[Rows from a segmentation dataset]

[start]

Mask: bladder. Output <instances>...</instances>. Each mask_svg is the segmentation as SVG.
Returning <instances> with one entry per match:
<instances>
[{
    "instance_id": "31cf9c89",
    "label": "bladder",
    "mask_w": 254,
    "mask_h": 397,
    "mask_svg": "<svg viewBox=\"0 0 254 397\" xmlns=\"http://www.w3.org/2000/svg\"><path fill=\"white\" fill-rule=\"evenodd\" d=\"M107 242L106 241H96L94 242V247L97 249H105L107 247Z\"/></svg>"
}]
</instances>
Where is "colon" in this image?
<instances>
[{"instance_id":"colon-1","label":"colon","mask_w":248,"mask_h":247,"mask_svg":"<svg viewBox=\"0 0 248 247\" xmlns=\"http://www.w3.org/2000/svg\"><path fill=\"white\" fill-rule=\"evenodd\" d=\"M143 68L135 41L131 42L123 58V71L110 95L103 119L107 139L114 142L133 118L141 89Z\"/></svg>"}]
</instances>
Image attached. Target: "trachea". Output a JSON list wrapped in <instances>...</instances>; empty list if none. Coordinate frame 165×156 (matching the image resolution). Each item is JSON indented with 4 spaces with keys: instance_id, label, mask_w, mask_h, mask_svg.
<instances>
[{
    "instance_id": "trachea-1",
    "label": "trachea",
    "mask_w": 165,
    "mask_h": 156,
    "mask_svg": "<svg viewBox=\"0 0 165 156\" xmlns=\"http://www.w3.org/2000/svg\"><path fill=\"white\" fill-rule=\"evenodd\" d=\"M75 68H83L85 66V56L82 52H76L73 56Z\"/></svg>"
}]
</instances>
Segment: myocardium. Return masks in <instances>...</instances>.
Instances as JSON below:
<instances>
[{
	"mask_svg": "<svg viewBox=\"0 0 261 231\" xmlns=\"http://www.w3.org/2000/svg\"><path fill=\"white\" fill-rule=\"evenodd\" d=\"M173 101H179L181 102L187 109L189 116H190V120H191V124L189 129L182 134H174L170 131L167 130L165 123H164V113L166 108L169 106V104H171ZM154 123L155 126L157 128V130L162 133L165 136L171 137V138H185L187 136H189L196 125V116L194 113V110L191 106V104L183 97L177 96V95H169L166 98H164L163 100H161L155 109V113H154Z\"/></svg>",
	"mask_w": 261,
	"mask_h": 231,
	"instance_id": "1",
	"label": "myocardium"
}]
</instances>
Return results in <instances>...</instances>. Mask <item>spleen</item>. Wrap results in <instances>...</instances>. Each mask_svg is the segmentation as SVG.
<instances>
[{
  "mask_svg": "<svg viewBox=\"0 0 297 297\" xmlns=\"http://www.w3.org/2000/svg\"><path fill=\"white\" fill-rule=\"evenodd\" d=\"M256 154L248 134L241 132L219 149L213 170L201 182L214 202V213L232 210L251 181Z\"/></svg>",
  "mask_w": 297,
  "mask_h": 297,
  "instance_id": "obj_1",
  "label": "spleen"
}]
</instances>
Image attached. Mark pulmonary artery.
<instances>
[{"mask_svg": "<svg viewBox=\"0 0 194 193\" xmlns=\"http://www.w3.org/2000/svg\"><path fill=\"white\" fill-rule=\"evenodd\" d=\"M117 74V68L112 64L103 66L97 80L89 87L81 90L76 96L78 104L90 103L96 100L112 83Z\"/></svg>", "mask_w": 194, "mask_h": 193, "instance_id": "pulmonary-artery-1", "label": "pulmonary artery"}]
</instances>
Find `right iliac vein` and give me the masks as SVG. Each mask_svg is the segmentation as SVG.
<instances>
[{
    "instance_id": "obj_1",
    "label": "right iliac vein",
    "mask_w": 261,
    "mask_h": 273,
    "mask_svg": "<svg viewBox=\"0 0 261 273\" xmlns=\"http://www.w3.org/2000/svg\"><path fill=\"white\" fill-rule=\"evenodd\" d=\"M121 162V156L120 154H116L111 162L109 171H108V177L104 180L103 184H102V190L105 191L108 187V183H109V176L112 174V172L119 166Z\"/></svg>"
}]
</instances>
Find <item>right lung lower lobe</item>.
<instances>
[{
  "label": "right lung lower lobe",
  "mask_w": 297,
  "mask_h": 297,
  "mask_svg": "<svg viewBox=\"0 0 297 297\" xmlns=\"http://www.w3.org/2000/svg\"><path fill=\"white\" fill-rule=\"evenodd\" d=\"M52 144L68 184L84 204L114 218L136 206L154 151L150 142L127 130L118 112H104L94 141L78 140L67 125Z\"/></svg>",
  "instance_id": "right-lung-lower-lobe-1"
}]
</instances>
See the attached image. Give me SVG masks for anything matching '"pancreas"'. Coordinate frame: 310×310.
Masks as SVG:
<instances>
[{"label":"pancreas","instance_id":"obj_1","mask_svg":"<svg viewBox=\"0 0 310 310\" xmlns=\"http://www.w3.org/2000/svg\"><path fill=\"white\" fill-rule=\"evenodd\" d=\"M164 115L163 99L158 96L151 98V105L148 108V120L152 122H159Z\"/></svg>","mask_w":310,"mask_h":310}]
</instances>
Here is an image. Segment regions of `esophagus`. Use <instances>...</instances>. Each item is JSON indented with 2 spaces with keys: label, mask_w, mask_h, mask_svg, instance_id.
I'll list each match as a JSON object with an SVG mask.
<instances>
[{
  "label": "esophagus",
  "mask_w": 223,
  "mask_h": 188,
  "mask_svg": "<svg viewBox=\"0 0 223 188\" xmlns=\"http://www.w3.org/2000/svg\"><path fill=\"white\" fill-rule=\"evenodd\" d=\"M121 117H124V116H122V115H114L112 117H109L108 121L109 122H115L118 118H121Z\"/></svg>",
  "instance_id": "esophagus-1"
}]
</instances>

[end]

Exercise task: Update the material from the line with "Find <item>right lung lower lobe</item>." through the end, changing "Give me" to "Return" and leaving everything else as it is.

Output for this task:
Find <item>right lung lower lobe</item>.
<instances>
[{
  "label": "right lung lower lobe",
  "mask_w": 297,
  "mask_h": 297,
  "mask_svg": "<svg viewBox=\"0 0 297 297\" xmlns=\"http://www.w3.org/2000/svg\"><path fill=\"white\" fill-rule=\"evenodd\" d=\"M52 144L68 184L84 204L114 218L136 206L154 151L150 142L127 130L118 112H104L94 141L78 140L67 125Z\"/></svg>",
  "instance_id": "right-lung-lower-lobe-1"
}]
</instances>
See the attached image. Return SVG masks for anything matching '"pancreas"'. Coordinate frame: 310×310.
Masks as SVG:
<instances>
[{"label":"pancreas","instance_id":"obj_1","mask_svg":"<svg viewBox=\"0 0 310 310\" xmlns=\"http://www.w3.org/2000/svg\"><path fill=\"white\" fill-rule=\"evenodd\" d=\"M164 115L163 99L158 96L151 98V105L148 108V120L152 122H159Z\"/></svg>","mask_w":310,"mask_h":310}]
</instances>
Here is an image. Segment regions of `esophagus`. Use <instances>...</instances>. Each item is JSON indented with 2 spaces with keys: label, mask_w, mask_h, mask_svg, instance_id.
I'll list each match as a JSON object with an SVG mask.
<instances>
[{
  "label": "esophagus",
  "mask_w": 223,
  "mask_h": 188,
  "mask_svg": "<svg viewBox=\"0 0 223 188\" xmlns=\"http://www.w3.org/2000/svg\"><path fill=\"white\" fill-rule=\"evenodd\" d=\"M121 117H124V116H122V115H114L112 117H109L108 121L109 122H115L118 118H121Z\"/></svg>",
  "instance_id": "esophagus-1"
}]
</instances>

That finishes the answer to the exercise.